Yeni bir kandırma dönemi başlıyor.
Şayet sendikacılar samimi bir şekilde toplu sözleşme görüşmelerine katılacaklarsa asla “yüz DELİK” açacak ve “DELİK”leri kapatmayacak “yüzdelik” artışları kabul etmeyecekler.
Evet, samimilerse yapmaları gereken tek şey şudur.
En az maaşın en fazla 2,5 katı en yüksek maaş olur demeleridir.
Gelirler arasındaki makas ancak bu şekilde daralır.
Misal 10.000 lira taban maaş ise en yüksek maaş 25.000 lira olmalıdır. Bu gerçeklerden hareketle bugün en yüksek 100.000 ise en az maaş 40.000 lira seviyesine çıkarılmalı ve ara düzenlemeler buna göre yapılmalıdır.
Böylece külfet nimet dengesi korunmuş olur.
Bu anlayış hâkim olmadıkça “altta kalanın canı çıksın” uygulaması devam edecek, sendika ağaları ve bürokratlar saltanatlarını devam ettirmeye ve gelirlerini arttırmaya devam etmiş olacaklar.
Kısaca aynı “TOP”lu sözleşme görüşmeleri oyunu sahnelenmiş olacak.
Fiyat artışları, hayat pahalılığı, yoksulluğun artışı hiç dikkate alınmayacak. 10000 TL alan bir kişinin maaşında yüzde ellilik artış ile maaşının 15000 liraya, 100.000 TL alan kişinin maaşında yüzde ellilik artışla maaşının 150.000 liraya yükseleceği asla gündeme gelmeyecek. https://www.youtube.com/watch?v=8BFl-7vpS9w
Ücret ve gelir makasının alabildiğine açıldığı, yaraların ve DELİKlerin kapanamayacak hale dönüştüğü gerçeği asla gündemde yerini bulmayacak.
Velhasıl “biri yer biri bakar kıyamet ondan kopar” anlayışı şen şakrak bir şekilde devam edecek.
Tabii ki, hep “âli menfaat” teraneleri ile bu devran sürülecek.
Etkili ve yetkililere TOPlu görüşmelere katılacak sendikacılara, bürokratlara “Adalet” bu işin neresinde diye soracak olursak muhtemeldir ki alacağımız cevap ahrette olacaktır.
Evet.
“TOP”lu sözleşme görüşmeleri ile ilgili yazılacak ve yapılacak epey teklifler vardır. Yazmaya değmez. Zira yazılarımız pelesenk oldu dillerde.

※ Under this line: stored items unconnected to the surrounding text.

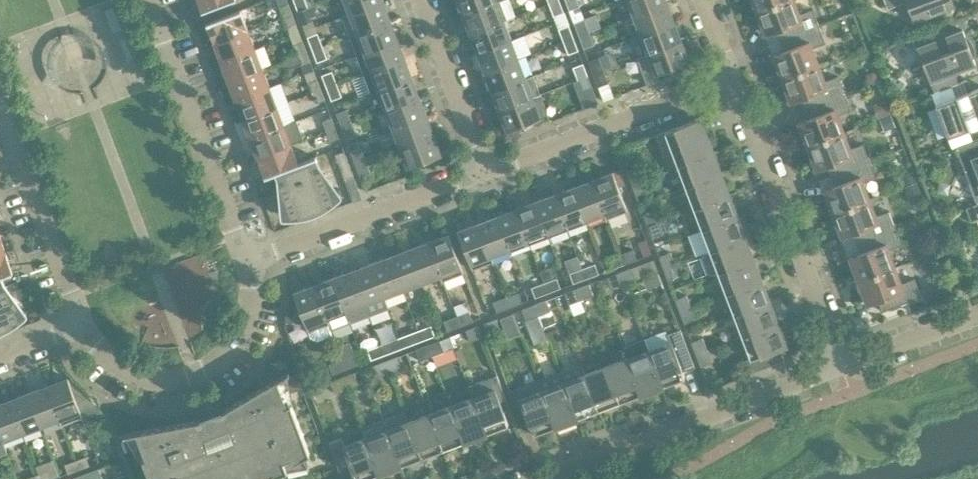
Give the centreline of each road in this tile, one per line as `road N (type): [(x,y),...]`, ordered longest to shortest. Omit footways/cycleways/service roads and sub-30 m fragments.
road 1 (residential): [(541,478),(841,362)]
road 2 (residential): [(841,362),(733,81)]
road 3 (residential): [(250,261),(150,0)]
road 4 (residential): [(84,330),(109,361),(143,378),(198,377),(229,358),(250,321),(250,261)]
road 5 (residential): [(484,175),(733,81)]
road 6 (residential): [(250,261),(484,175)]
road 7 (residential): [(0,106),(84,330)]
road 8 (residential): [(484,175),(418,0)]
road 9 (residential): [(841,362),(977,313)]

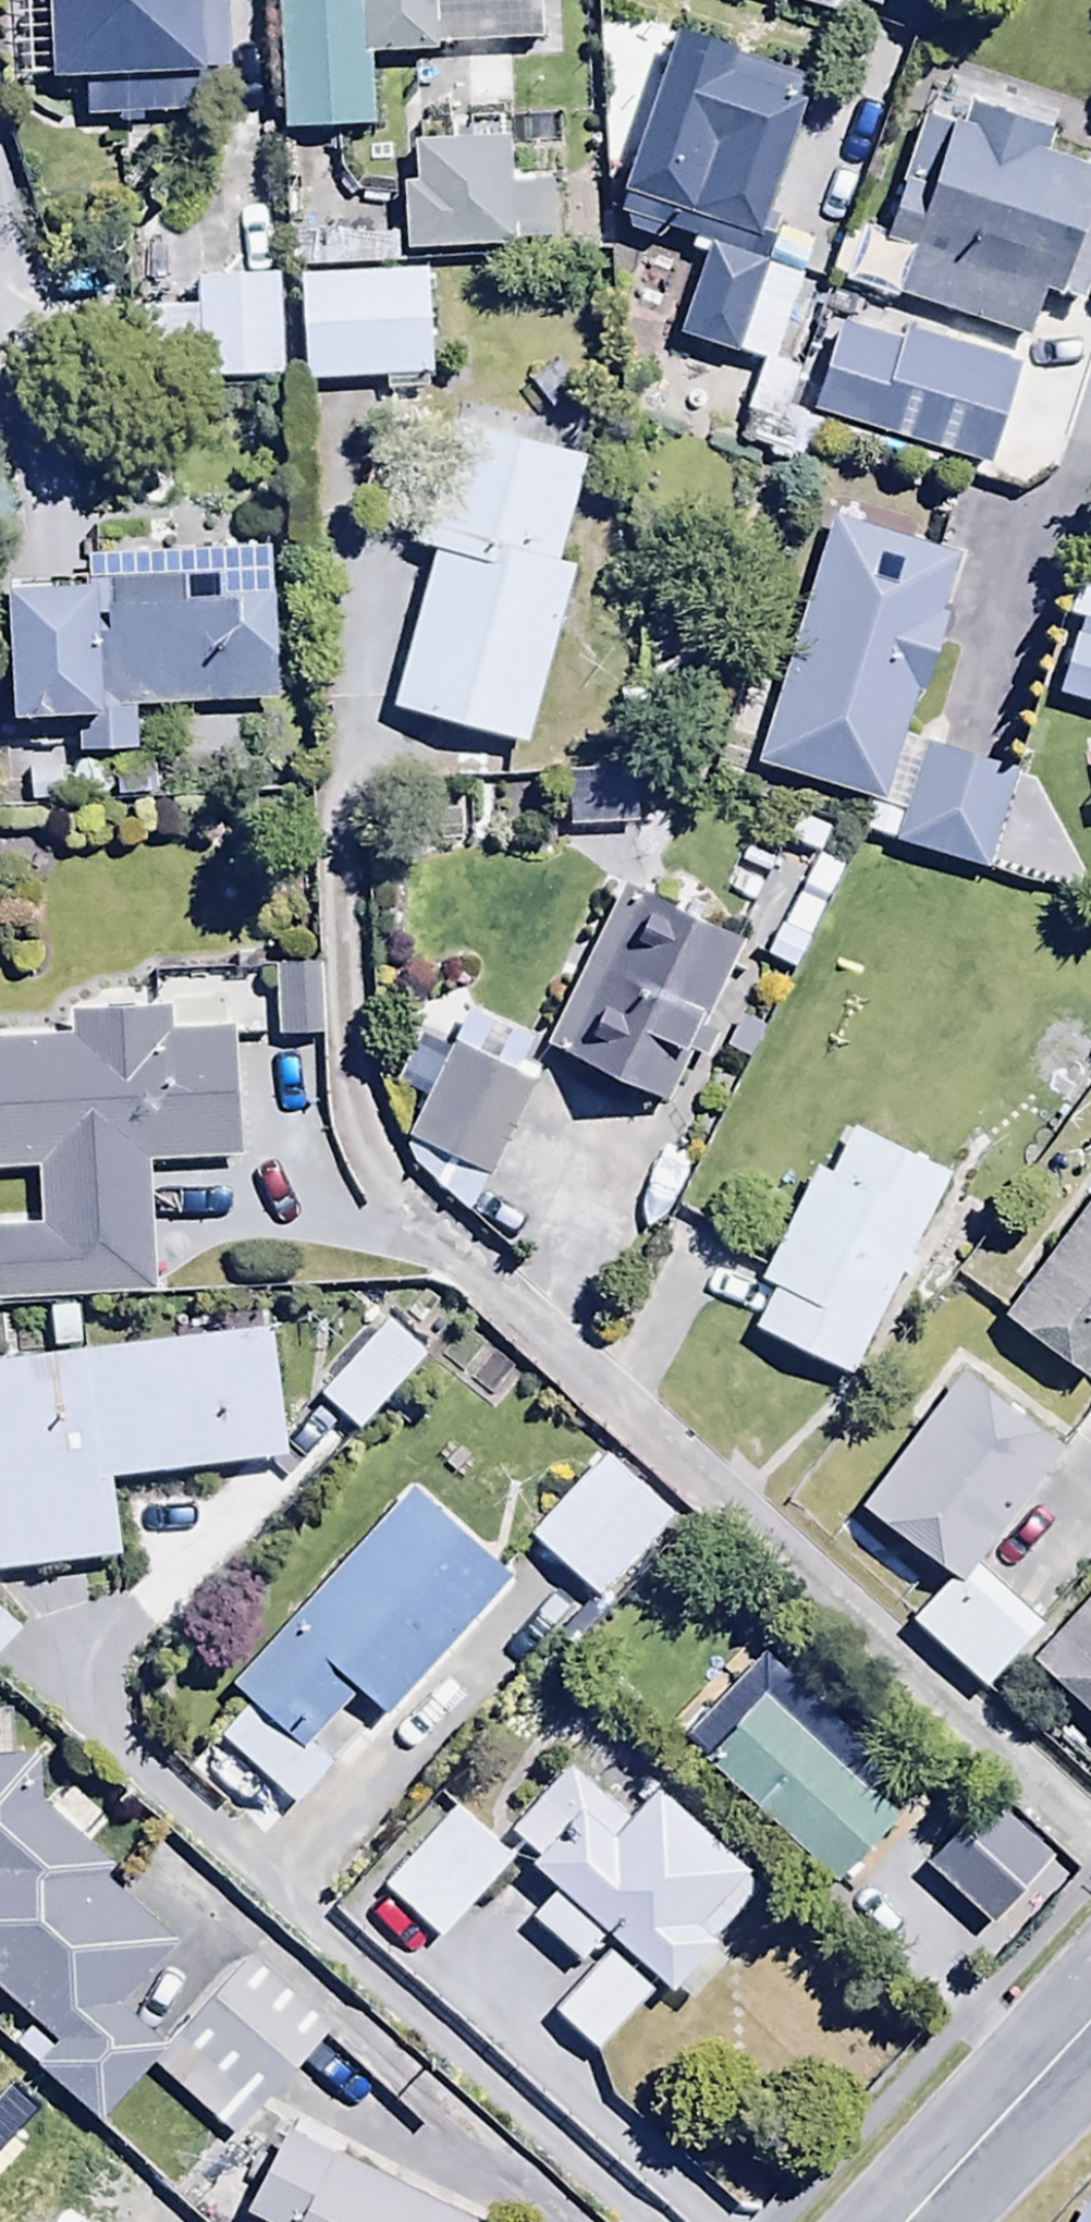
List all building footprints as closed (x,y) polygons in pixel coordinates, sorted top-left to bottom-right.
[(45,79),(79,79),(79,114),(203,114),(203,67),(224,66),(224,0),(44,0),(45,79)] [(269,82),(357,79),(354,0),(266,0),(269,82)] [(873,12),(877,0),(840,0),(873,12)] [(672,332),(761,364),(770,367),(802,277),(755,258),(771,214),(763,211),(808,85),(673,38),(613,206),(705,239),(672,332)] [(427,225),(296,228),(299,334),(430,331),(427,225)] [(197,304),(139,305),(140,381),(268,379),(268,371),(280,371),(278,273),(197,275),(197,304)] [(1013,328),(947,304),(914,397),(980,420),(1013,328)] [(823,384),(761,364),(745,409),(778,420),(765,456),(795,467),(823,384)] [(415,544),(431,548),(388,710),(525,746),(572,565),(554,560),(581,455),(448,420),(432,482),(397,473),(385,519),(419,528),(415,544)] [(915,704),(962,558),(831,516),(752,766),(874,805),(907,701),(915,704)] [(1065,611),(1077,615),(1053,696),(1090,707),(1090,522),(1065,611)] [(274,704),(270,550),(81,556),(82,582),(6,584),(10,715),(76,713),(77,752),(134,750),(133,708),(274,704)] [(866,804),(857,830),(981,871),(1014,769),(928,741),(903,816),(866,804)] [(621,767),(568,771),(573,834),(626,830),(621,767)] [(834,830),(801,815),(758,913),(792,927),(834,830)] [(738,948),(627,888),(544,1040),(654,1100),(738,948)] [(317,962),(272,963),(274,1036),(319,1035),(317,962)] [(485,1132),(527,1034),(448,1000),(406,1099),(485,1132)] [(67,1010),(69,1035),(0,1040),(0,1168),(33,1165),(37,1226),(0,1228),(0,1300),(155,1289),(146,1161),(237,1155),(227,1024),(166,1028),(165,1004),(67,1010)] [(957,1143),(850,1090),(828,1133),(816,1127),(760,1241),(771,1247),(753,1285),(860,1338),(957,1143)] [(1000,1316),(1083,1379),(1090,1368),(1090,1196),(1000,1316)] [(444,1319),(392,1274),(319,1357),(371,1403),(444,1319)] [(260,1278),(0,1311),(0,1533),(121,1517),(111,1436),(277,1415),(260,1278)] [(1062,1388),(963,1318),(856,1466),(954,1537),(1062,1388)] [(684,1477),(608,1409),(530,1496),(606,1564),(684,1477)] [(293,1765),(511,1539),(415,1447),(227,1642),(242,1657),(213,1688),(293,1765)] [(990,1652),(1044,1585),(972,1526),(918,1593),(990,1652)] [(1030,1629),(1090,1686),(1090,1564),(1030,1629)] [(0,1613),(0,1648),(18,1628),(0,1613)] [(743,1626),(675,1695),(826,1842),(894,1772),(743,1626)] [(31,2021),(10,2044),(100,2127),(169,2052),(115,2003),(169,1943),(102,1881),(113,1870),(37,1800),(36,1754),(7,1755),(6,1716),(0,1716),(0,1993),(31,2021)] [(713,1940),(740,1909),(736,1905),(757,1880),(651,1791),(627,1820),(561,1763),(505,1828),(532,1852),(527,1858),(555,1883),(526,1917),(577,1962),(604,1931),(685,2001),(728,1952),(713,1940)] [(436,1896),(506,1819),(449,1769),(380,1846),(436,1896)] [(980,1770),(925,1826),(990,1888),(1045,1832),(980,1770)] [(230,2138),(327,2027),(245,1954),(192,2013),(203,2023),(158,2072),(230,2138)] [(644,1989),(604,1955),(555,2012),(595,2047),(644,1989)] [(286,2092),(244,2181),(288,2201),(279,2221),(478,2221),(493,2189),(286,2092)] [(87,2122),(19,2198),(45,2221),(162,2221),(177,2205),(87,2122)] [(1082,2204),(1072,2221),(1090,2221),(1090,2209),(1082,2204)]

Çünkü mevcut anlayışta dikkate alınmayacağını biliyorum.
Çünkü karar ve yetki sahibi olanlar hep kendi çıkarlarını, menfaatlerini düşünürler.
Bilen bilir.
Bu konuda doksanlı yıllardan beri yazıyorum ve tekliflerde bulunuyorum. En az kırk yıldır yazıyorum
Defalarca sendikacılarla görüştüm.
Söyledikleri bir tek şey vardır.
Aynı teraneler. Çok çetin pazarlıklar yaptık.
Kök, gövde, ana dal, yan dal ve yaprak dal maaşlarında yüzdelik artış yaptık. Tabii ki, bu artışlar yeterli değil iki sene sonra tekrar oyun masasına oturacağız. O zaman daha çetin oyun oynayacağız ve yine yüzdelik artışlar sağlayacağız. Tabii ki, bu artışlar üst gelirlilere yarayacak.
Bundan daha fazla ne yapılabilir. Bizler çok iyi(!) niyetli bir şekilde makamlarımıza kurulmuş, makam arabalarımızla yol kat ederek pazarlık yapıyoruz.
Bu zahmeti sizin adınıza çekiyoruz.
Ama sizi memnun edemiyoruz.
Utanmasalar sizi gidi nankörler diyecekler.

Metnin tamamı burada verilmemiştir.